> Short exercise
Put the lines of the data from the one with "family: Scolopacidae" up to and including the one with "scientific name: Russula adusta" into a JSON list of strings, one string per line, skipping blank lines.

Start

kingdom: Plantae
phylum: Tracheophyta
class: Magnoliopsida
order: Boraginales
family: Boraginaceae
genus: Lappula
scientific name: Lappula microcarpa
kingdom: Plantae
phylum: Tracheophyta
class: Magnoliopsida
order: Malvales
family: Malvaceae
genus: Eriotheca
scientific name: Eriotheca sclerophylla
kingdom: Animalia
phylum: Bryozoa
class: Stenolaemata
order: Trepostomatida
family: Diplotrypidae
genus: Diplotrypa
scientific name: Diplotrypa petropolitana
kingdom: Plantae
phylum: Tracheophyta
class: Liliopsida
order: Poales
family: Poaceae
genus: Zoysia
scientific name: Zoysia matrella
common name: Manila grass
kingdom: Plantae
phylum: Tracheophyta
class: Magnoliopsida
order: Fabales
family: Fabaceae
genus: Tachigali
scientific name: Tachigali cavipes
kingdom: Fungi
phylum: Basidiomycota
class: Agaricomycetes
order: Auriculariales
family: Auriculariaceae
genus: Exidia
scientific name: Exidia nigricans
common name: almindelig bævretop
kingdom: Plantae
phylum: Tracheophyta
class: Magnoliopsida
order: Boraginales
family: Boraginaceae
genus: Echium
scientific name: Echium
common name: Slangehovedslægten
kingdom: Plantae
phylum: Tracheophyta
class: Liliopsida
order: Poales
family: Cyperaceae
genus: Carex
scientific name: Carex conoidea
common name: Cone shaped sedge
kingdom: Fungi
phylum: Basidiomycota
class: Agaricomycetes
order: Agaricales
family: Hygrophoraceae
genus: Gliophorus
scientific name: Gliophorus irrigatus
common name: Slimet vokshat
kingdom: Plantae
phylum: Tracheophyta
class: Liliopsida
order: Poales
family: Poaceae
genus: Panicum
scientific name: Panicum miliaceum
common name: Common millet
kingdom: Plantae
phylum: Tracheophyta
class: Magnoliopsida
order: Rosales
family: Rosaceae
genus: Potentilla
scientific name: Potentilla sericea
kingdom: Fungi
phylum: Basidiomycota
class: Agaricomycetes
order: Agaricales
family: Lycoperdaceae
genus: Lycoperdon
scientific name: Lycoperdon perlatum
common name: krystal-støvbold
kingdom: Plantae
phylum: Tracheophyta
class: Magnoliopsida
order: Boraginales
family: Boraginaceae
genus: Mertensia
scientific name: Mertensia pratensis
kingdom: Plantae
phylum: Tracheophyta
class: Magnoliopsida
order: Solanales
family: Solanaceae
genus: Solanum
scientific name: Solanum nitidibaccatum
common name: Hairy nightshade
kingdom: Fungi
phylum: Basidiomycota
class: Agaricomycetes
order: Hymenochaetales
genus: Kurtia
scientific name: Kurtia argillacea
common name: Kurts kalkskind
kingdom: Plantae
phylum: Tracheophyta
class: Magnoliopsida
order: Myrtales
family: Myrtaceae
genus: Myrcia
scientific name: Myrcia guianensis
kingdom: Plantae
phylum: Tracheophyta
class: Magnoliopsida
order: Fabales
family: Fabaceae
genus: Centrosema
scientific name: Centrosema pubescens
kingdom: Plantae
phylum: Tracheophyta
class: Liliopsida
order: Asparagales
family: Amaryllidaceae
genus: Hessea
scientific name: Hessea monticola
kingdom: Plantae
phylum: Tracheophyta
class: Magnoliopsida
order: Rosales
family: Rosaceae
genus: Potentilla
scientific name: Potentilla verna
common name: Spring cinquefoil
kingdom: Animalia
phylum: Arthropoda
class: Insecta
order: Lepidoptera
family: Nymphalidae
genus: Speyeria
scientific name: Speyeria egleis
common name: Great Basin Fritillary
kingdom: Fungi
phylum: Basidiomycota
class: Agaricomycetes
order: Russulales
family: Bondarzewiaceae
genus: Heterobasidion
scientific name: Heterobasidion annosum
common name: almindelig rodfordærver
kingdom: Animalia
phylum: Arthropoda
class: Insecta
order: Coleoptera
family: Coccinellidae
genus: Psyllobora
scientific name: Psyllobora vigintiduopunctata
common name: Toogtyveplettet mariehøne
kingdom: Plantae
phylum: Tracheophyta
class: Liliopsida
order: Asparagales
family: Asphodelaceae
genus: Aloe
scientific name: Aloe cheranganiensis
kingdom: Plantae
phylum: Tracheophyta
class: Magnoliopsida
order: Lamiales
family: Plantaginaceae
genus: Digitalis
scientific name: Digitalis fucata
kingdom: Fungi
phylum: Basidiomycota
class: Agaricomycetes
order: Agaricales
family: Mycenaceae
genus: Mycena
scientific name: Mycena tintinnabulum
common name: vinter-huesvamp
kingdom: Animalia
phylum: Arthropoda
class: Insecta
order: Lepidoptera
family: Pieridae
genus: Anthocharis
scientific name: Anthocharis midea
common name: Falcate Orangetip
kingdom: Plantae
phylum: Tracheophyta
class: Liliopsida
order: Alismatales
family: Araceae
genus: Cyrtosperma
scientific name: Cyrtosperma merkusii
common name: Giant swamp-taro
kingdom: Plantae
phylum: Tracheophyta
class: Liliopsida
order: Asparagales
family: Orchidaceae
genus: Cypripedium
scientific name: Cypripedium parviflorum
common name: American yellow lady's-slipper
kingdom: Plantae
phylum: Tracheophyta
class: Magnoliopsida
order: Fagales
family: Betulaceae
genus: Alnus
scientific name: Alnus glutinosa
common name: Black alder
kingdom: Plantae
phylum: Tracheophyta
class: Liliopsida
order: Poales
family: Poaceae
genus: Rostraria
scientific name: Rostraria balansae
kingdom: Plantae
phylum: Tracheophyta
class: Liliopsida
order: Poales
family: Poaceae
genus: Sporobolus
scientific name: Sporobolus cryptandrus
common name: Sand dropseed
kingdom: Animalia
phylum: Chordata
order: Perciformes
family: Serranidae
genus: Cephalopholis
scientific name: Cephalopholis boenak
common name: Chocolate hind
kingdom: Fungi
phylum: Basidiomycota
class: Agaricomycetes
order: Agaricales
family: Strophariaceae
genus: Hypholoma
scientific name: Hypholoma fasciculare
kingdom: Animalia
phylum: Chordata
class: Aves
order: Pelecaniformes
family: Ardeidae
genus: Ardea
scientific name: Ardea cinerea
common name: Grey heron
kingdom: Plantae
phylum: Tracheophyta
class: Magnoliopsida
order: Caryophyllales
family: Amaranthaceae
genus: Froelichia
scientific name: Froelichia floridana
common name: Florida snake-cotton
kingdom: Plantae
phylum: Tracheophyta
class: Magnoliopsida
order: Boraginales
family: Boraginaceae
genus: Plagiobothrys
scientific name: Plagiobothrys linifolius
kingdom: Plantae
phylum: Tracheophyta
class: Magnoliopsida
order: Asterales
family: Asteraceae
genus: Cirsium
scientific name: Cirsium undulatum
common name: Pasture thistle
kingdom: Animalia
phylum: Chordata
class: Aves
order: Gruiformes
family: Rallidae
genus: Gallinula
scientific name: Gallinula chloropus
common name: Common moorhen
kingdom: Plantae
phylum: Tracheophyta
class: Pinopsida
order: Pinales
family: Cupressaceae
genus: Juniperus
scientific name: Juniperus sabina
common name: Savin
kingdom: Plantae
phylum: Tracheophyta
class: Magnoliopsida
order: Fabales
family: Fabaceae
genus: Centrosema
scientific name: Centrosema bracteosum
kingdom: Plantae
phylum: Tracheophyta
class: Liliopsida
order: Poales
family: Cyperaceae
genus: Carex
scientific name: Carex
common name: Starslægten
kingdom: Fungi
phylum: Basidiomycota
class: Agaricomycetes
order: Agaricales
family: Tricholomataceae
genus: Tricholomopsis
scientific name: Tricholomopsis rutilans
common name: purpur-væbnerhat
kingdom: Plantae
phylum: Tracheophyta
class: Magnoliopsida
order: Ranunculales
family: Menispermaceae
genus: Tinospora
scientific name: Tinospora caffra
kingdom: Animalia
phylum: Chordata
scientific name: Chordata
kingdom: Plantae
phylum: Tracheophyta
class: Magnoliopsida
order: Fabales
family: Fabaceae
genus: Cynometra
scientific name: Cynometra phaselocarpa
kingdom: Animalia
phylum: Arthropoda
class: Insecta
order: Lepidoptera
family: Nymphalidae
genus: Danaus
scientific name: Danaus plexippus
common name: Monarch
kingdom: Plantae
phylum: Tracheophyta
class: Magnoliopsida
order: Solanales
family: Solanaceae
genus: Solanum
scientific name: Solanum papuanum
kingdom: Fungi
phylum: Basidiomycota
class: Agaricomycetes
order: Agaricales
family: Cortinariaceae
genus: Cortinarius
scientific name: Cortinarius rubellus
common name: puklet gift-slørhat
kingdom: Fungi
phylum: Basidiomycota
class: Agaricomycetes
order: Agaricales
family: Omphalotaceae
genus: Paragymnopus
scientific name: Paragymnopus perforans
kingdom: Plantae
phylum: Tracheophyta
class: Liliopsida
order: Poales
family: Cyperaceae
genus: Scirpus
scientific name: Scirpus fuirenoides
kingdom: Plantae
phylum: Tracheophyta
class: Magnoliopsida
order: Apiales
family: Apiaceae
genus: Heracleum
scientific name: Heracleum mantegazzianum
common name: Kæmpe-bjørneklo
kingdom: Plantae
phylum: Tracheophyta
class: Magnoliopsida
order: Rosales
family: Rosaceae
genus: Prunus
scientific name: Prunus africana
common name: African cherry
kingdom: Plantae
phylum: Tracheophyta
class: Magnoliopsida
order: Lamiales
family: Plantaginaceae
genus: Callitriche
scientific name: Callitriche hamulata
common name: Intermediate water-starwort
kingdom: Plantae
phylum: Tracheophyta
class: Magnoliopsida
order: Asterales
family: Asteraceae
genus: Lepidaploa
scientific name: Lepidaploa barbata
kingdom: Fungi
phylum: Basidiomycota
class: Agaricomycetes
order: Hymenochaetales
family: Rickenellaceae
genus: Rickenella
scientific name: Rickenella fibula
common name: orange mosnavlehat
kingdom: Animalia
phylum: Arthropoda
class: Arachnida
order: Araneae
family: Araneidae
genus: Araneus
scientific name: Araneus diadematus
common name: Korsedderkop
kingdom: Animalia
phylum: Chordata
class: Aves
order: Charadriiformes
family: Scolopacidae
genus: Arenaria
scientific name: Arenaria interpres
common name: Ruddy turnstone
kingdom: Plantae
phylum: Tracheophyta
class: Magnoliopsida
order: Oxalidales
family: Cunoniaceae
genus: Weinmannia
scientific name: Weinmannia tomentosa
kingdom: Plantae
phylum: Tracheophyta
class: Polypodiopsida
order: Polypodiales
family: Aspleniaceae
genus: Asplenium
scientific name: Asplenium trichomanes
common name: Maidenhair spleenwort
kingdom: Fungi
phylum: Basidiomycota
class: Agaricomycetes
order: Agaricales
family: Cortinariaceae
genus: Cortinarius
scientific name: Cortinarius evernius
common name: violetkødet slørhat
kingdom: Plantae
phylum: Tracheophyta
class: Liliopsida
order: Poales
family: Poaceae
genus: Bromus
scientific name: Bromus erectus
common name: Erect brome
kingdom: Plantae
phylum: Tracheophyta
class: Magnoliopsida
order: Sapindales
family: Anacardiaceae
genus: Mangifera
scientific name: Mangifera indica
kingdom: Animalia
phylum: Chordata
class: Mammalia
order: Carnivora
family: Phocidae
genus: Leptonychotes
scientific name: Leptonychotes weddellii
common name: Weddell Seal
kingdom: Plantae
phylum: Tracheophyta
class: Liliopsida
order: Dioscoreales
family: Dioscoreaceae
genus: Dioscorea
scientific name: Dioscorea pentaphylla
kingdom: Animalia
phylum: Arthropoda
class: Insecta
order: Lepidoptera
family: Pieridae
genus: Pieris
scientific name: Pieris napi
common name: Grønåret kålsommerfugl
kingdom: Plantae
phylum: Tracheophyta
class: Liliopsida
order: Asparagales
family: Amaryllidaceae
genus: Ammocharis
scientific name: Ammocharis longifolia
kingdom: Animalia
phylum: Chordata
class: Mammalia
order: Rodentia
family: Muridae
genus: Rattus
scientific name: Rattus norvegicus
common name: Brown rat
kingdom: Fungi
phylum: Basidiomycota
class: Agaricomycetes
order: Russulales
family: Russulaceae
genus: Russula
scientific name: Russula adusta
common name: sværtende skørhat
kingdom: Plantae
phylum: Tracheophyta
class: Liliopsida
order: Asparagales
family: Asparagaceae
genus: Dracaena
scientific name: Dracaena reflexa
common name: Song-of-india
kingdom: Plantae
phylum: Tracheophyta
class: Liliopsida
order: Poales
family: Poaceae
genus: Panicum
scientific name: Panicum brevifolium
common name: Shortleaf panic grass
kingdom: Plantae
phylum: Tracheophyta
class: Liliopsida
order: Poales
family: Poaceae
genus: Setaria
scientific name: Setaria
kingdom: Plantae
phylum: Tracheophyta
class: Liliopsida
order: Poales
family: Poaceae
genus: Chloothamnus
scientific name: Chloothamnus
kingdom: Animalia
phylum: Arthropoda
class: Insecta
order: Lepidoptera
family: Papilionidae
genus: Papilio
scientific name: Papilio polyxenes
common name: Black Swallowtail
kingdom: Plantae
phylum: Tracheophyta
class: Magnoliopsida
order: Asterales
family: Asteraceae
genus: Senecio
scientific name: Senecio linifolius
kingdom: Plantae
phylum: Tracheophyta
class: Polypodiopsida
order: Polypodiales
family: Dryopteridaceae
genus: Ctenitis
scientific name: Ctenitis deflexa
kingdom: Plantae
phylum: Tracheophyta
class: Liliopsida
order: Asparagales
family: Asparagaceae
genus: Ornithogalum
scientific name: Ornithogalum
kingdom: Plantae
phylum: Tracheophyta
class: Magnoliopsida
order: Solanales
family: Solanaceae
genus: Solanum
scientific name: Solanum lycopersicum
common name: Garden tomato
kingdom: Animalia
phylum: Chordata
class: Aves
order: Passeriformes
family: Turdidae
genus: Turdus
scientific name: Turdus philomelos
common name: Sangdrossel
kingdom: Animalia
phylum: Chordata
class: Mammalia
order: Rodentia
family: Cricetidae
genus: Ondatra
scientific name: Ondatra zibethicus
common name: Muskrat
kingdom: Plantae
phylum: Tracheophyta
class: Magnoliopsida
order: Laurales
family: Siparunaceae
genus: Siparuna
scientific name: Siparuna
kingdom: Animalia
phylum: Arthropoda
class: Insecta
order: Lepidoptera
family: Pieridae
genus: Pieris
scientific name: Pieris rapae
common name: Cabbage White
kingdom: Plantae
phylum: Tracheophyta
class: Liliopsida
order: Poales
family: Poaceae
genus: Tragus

End

> Response
[
  "family: Scolopacidae",
  "genus: Arenaria",
  "scientific name: Arenaria interpres",
  "common name: Ruddy turnstone",
  "kingdom: Plantae",
  "phylum: Tracheophyta",
  "class: Magnoliopsida",
  "order: Oxalidales",
  "family: Cunoniaceae",
  "genus: Weinmannia",
  "scientific name: Weinmannia tomentosa",
  "kingdom: Plantae",
  "phylum: Tracheophyta",
  "class: Polypodiopsida",
  "order: Polypodiales",
  "family: Aspleniaceae",
  "genus: Asplenium",
  "scientific name: Asplenium trichomanes",
  "common name: Maidenhair spleenwort",
  "kingdom: Fungi",
  "phylum: Basidiomycota",
  "class: Agaricomycetes",
  "order: Agaricales",
  "family: Cortinariaceae",
  "genus: Cortinarius",
  "scientific name: Cortinarius evernius",
  "common name: violetkødet slørhat",
  "kingdom: Plantae",
  "phylum: Tracheophyta",
  "class: Liliopsida",
  "order: Poales",
  "family: Poaceae",
  "genus: Bromus",
  "scientific name: Bromus erectus",
  "common name: Erect brome",
  "kingdom: Plantae",
  "phylum: Tracheophyta",
  "class: Magnoliopsida",
  "order: Sapindales",
  "family: Anacardiaceae",
  "genus: Mangifera",
  "scientific name: Mangifera indica",
  "kingdom: Animalia",
  "phylum: Chordata",
  "class: Mammalia",
  "order: Carnivora",
  "family: Phocidae",
  "genus: Leptonychotes",
  "scientific name: Leptonychotes weddellii",
  "common name: Weddell Seal",
  "kingdom: Plantae",
  "phylum: Tracheophyta",
  "class: Liliopsida",
  "order: Dioscoreales",
  "family: Dioscoreaceae",
  "genus: Dioscorea",
  "scientific name: Dioscorea pentaphylla",
  "kingdom: Animalia",
  "phylum: Arthropoda",
  "class: Insecta",
  "order: Lepidoptera",
  "family: Pieridae",
  "genus: Pieris",
  "scientific name: Pieris napi",
  "common name: Grønåret kålsommerfugl",
  "kingdom: Plantae",
  "phylum: Tracheophyta",
  "class: Liliopsida",
  "order: Asparagales",
  "family: Amaryllidaceae",
  "genus: Ammocharis",
  "scientific name: Ammocharis longifolia",
  "kingdom: Animalia",
  "phylum: Chordata",
  "class: Mammalia",
  "order: Rodentia",
  "family: Muridae",
  "genus: Rattus",
  "scientific name: Rattus norvegicus",
  "common name: Brown rat",
  "kingdom: Fungi",
  "phylum: Basidiomycota",
  "class: Agaricomycetes",
  "order: Russulales",
  "family: Russulaceae",
  "genus: Russula",
  "scientific name: Russula adusta"
]